Bishop Wenski leads Mass of Reparation for Obama invite and Catholic ‘complacency’

ppwenski050509 Bishop Thomas Wenski

Bishop Thomas Wenski of Orlando, Florida led a Mass of Reparation on Sunday for Notre Dame’s invitation to President Barack Obama and “the sins and transgressions committed against the dignity and sacredness of human life.” Criticizing Catholic “complacency,” he urged the faithful to be “for the world” by living the Gospel.

In his Sunday afternoon homily at the Cathedral of St. James, Bishop Wenski said the University of Notre Dame “chose to defy the Bishops of the United States” by granting him an honorary degree “despite his rather extremist views on abortion.”

“[O]ur purpose here this evening is not to rail against the insensitivity or thoughtlessness exhibited by Notre-Dame’s president and board. As I told a reporter who asked me last week why I am celebrating a Mass of Reparation, ‘I am a bishop; and so I am not going to send upset Catholics to storm Notre-Dame with pitchforks, I am going to tell them to pray.’”

Prayer should not resemble that of the self-righteous Pharisee, he noted.

“In our prayer, we seek to make reparation not just for Notre Dame’s regrettable decision, but more importantly we seek to make reparations for our own complacency. Yes, we pray for Notre Dame – for Notre Dame holds a unique place in the heart of most American Catholics and not just its alumni; but we pray for ourselves as Catholics in America.”

“We Catholics have become too complacent about the legal killing of unborn children in America and elsewhere,” the bishop continued. “This complacency contributed to the climate that led Notre Dame’s president to think that it would be no big deal to defy the bishops in granting this honorary degree to President Obama.”

Bishop Wenski noted as cause for concern President Obama’s rescindment of the Mexico City Policy, his expansion of federal funding for abortion, his allowance of taxpayer funding for embryonic stem cell research and his challenge to conscience protection laws for pro-life health care workers and institutions.

Noting that Cardinal Francis George, President of the U.S. Conference of Catholic Bishops, had pledged cooperation with the new administration, Bishop Wenski said Catholics must work with people of good will to promote the common good.

However, he added, “We must always insist that the common good is never served by making wrongs –like abortion- into rights.” The bestowal of the honorary degree is understood by some to indicate approval and thus undermines the work of bishops, Wenski explained.

Bishop Wenski returned to Catholic complacency, saying:

“We have become complacent, because we have become comfortable – too accommodated and too uncritical of the larger culture in which we live. Perhaps, as Catholics, we have become victims of our own success.”

He warned that Catholics have craved respectability and acceptance and risk surrendering their convictions and principles as a precondition to entering public life.

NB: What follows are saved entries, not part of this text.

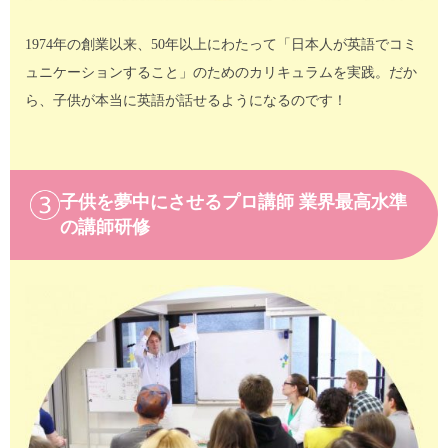
1974年の創業以来、50年以上にわたって「日本人が英語でコミ
ュニケーションすること」のためのカリキュラムを実践。だか
ら、子供が本当に英語が話せるようになるのです！
子供を夢中にさせるプロ講師 業界最高水準
の講師研修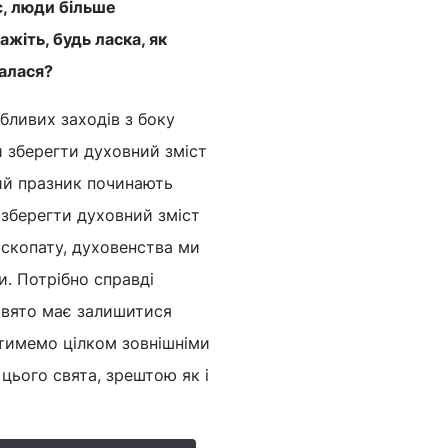
є, люди більше
жіть, будь ласка, як
галася?
бливих заходів з боку
и зберегти духовний зміст
кий празник починають
 зберегти духовний зміст
пископату, духовенства ми
и. Потрібно справді
свято має залишитися
тимемо цілком зовнішніми
цього свята, зрештою як і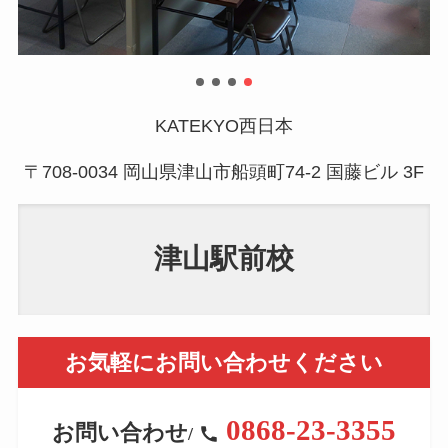
KATEKYO西日本
〒708-0034 岡山県津山市船頭町74-2 国藤ビル 3F
津山駅前校
お気軽にお問い合わせください
0868-23-3355
お問い合わせ
/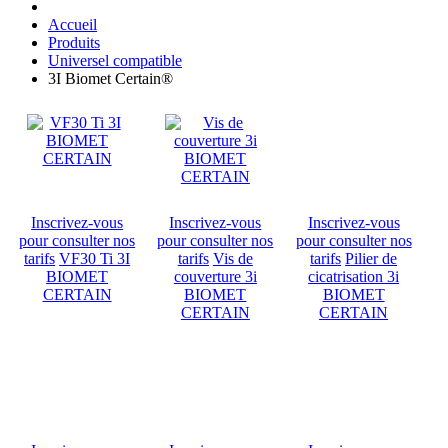
Accueil
Produits
Universel compatible
3I Biomet Certain®
Inscrivez-vous
Inscrivez-vous
Inscrivez-vous
pour consulter nos
pour consulter nos
pour consulter nos
tarifs
VF30 Ti 3I
tarifs
Vis de
tarifs
Pilier de
BIOMET
couverture 3i
cicatrisation 3i
CERTAIN
BIOMET
BIOMET
CERTAIN
CERTAIN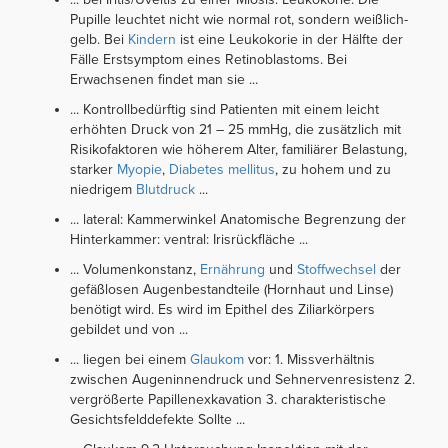
Pupille leuchtet nicht wie normal rot, sondern weißlich-
gelb. Bei
Kindern
ist eine Leukokorie in der Hälfte der
Fälle Erstsymptom eines Retinoblastoms. Bei
Erwachsenen findet man sie ...
... Kontrollbedürftig sind Patienten mit einem leicht
erhöhten Druck von 21 – 25 mmHg, die zusätzlich mit
Risikofaktoren wie höherem Alter, familiärer Belastung,
starker
Myopie
,
Diabetes mellitus
, zu hohem und zu
niedrigem
Blutdruck
...
... lateral: Kammerwinkel Anatomische Begrenzung der
Hinterkammer: ventral: Irisrückfläche ...
... Volumenkonstanz,
Ernährung
und
Stoffwechsel
der
gefäßlosen Augenbestandteile (Hornhaut und Linse)
benötigt wird. Es wird im Epithel des Ziliarkörpers
gebildet und von ...
... liegen bei einem
Glaukom
vor: 1. Missverhältnis
zwischen Augeninnendruck und Sehnervenresistenz 2.
vergrößerte Papillenexkavation 3. charakteristische
Gesichtsfelddefekte Sollte ...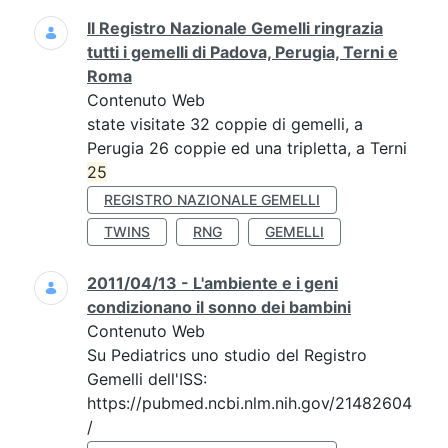
Il Registro Nazionale Gemelli ringrazia
tutti i gemelli di Padova, Perugia, Terni e
Roma
Contenuto Web
state visitate 32 coppie di gemelli, a
Perugia 26 coppie ed una tripletta, a Terni
25
REGISTRO NAZIONALE GEMELLI
TWINS
RNG
GEMELLI
2011/04/13 - L'ambiente e i geni
condizionano il sonno dei bambini
Contenuto Web
Su Pediatrics uno studio del Registro
Gemelli dell'ISS:
https://pubmed.ncbi.nlm.nih.gov/21482604
/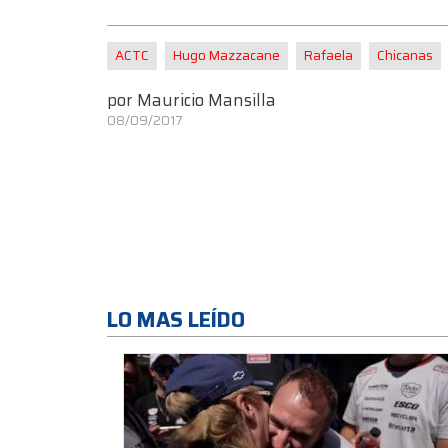
ACTC
Hugo Mazzacane
Rafaela
Chicanas
por
Mauricio Mansilla
08/09/2017
LO MAS LEÍDO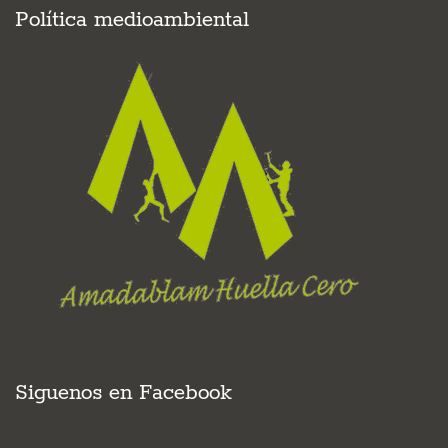
Política medioambiental
Siguenos en Facebook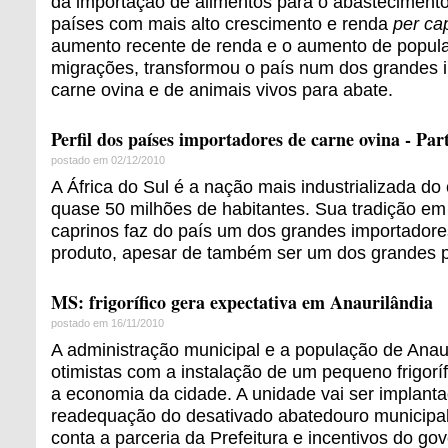
da importação de alimentos para o abastecimento
países com mais alto crescimento e renda
per ca
aumento recente de renda e o aumento de popul
migrações, transformou o país num dos grandes 
carne ovina e de animais vivos para abate.
Perfil dos países importadores de carne ovina - Par
postado em 02/12/2010
A África do Sul é a nação mais industrializada do
quase 50 milhões de habitantes. Sua tradição em
caprinos faz do país um dos grandes importador
produto, apesar de também ser um dos grandes p
MS: frigorífico gera expectativa em Anaurilândia
postado em 16/11/2010
A administração municipal e a população de Anau
otimistas com a instalação de um pequeno frigorí
a economia da cidade. A unidade vai ser implant
readequação do desativado abatedouro municipal
conta a parceria da Prefeitura e incentivos do go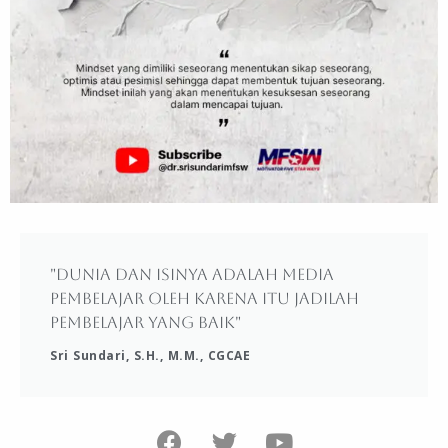
"Dunia dan isinya adalah media
pembelajar oleh karena itu jadilah
pembelajar yang baik"
Sri Sundari, S.H., M.M., CGCAE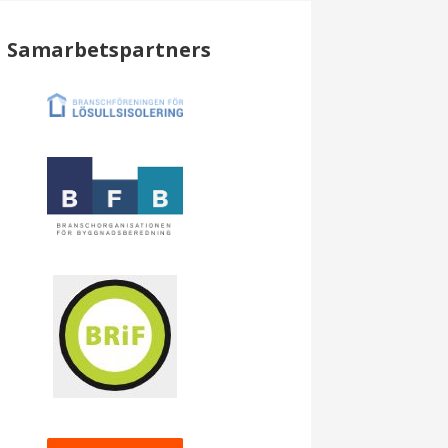
Samarbetspartners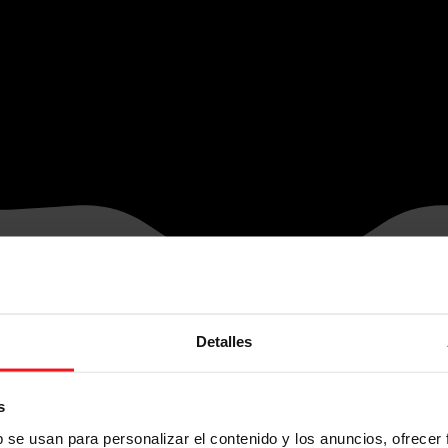
Detalles
s
b se usan para personalizar el contenido y los anuncios, ofrecer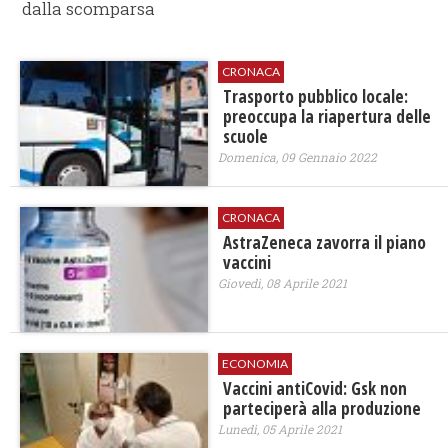
dalla scomparsa
CRONACA
Trasporto pubblico locale:
preoccupa la riapertura delle
scuole
Domenica, 09 Gennaio 2022
CRONACA
AstraZeneca zavorra il piano
vaccini
Giovedì, 08 Aprile 2021
ECONOMIA
Vaccini antiCovid: Gsk non
parteciperà alla produzione
Lunedì, 05 Aprile 2021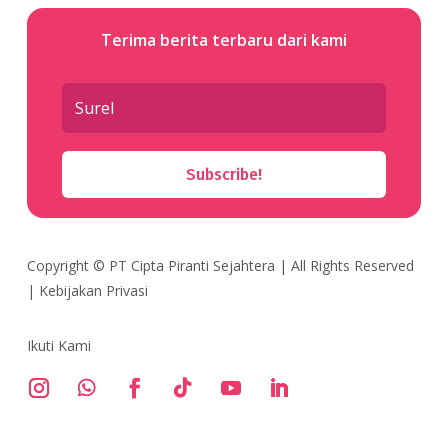
Terima berita terbaru dari kami
Subscribe!
Copyright ©
PT Cipta Piranti Sejahtera
| All Rights Reserved
|
Kebijakan Privasi
Ikuti Kami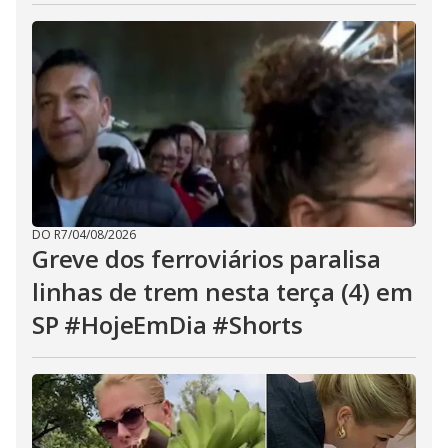
DO R7
/
04/08/2026
Greve dos ferroviários paralisa
linhas de trem nesta terça (4) em
SP #HojeEmDia #Shorts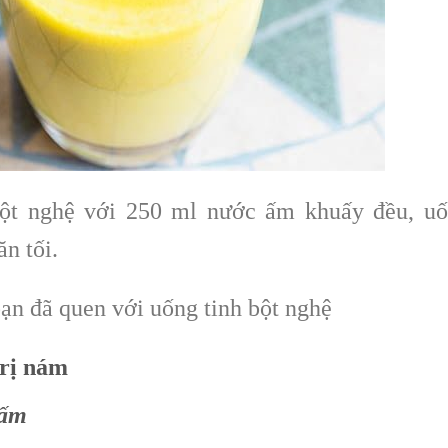
bột nghệ với 250 ml nước ấm khuấy đều, u
ăn tối.
bạn đã quen với uống tinh bột nghệ
trị nám
 ấm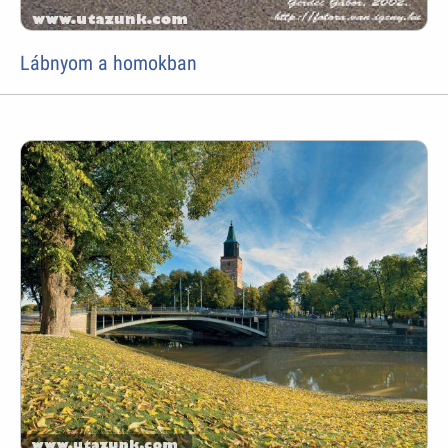
Lábnyom a homokban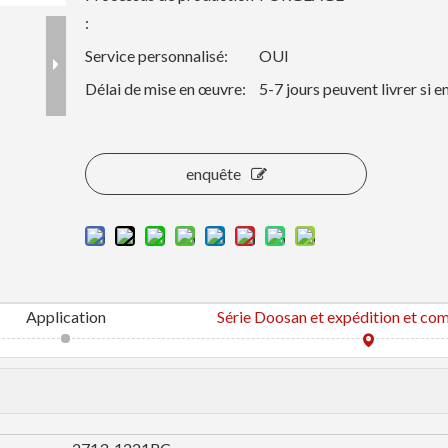
:
Service personnalisé:
OUI
Délai de mise en œuvre:
5-7 jours peuvent livrer si 
enquête
Application
Série Doosan et expédition et co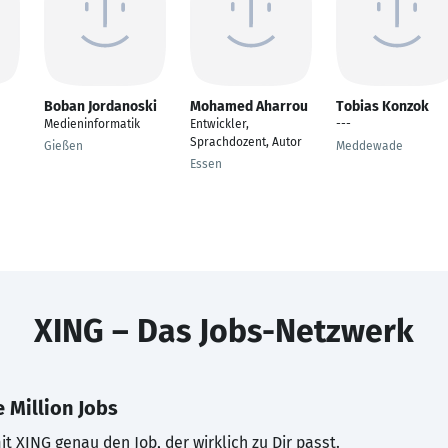
Boban Jordanoski
Mohamed Aharrou
Tobias Konzok
Medieninformatik
Entwickler,
---
Sprachdozent, Autor
Gießen
Meddewade
Essen
XING – Das Jobs-Netzwerk
 Million Jobs
t XING genau den Job, der wirklich zu Dir passt.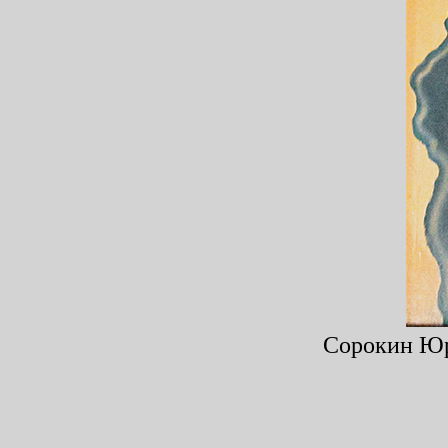
Сорокин Юри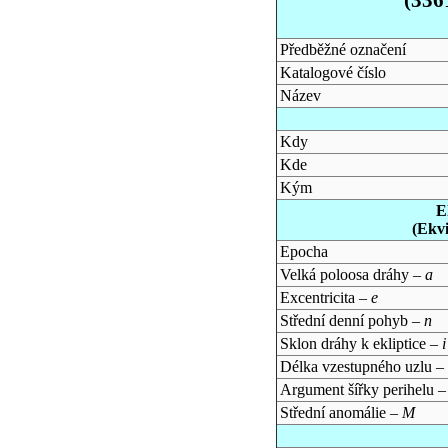
Předběžné označení
Katalogové číslo
Název
Kdy
Kde
Kým
E
(Ekv
Epocha
Velká poloosa dráhy –
a
Excentricita –
e
Střední denní pohyb –
n
Sklon dráhy k ekliptice –
i
Délka vzestupného uzlu –
Argument šířky perihelu 
Střední anomálie –
M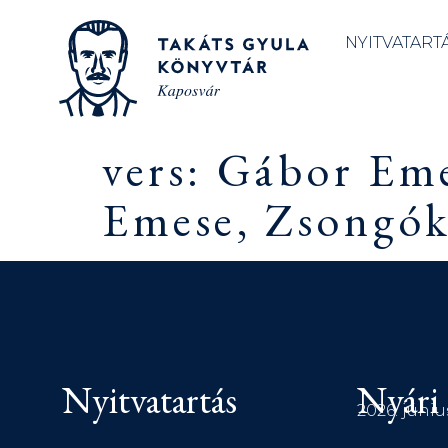
NYITVATART
vers: Gábor Em
Emese, Zsongók
Nyitvatartás
Nyári 
2026. júniu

“The options before us are not just between flight and capitulation: we need not retreat into a Catholic ghetto – for Christ calls us to be in the world; nor, must we necessarily surrender to the culture around us and accept to be absorbed by and assimilated into the ascendant secularism – for Christ tells us not to be of the world. There is a third option, to be for the world. We are best for the world, when we preach and live the gospel coherently. In a world which pretends that God doesn’t matter, we must witness that life is meaningful and joyful only when we live in a way that shows that God does matter.”

The gospel will not change the world “unless the gospel changes us first,” he advised.

Bishop Wenski concluded his homily with a prayer to the Virgin Mary, asking her to intercede for the pardon of sins and the conversion of sinners.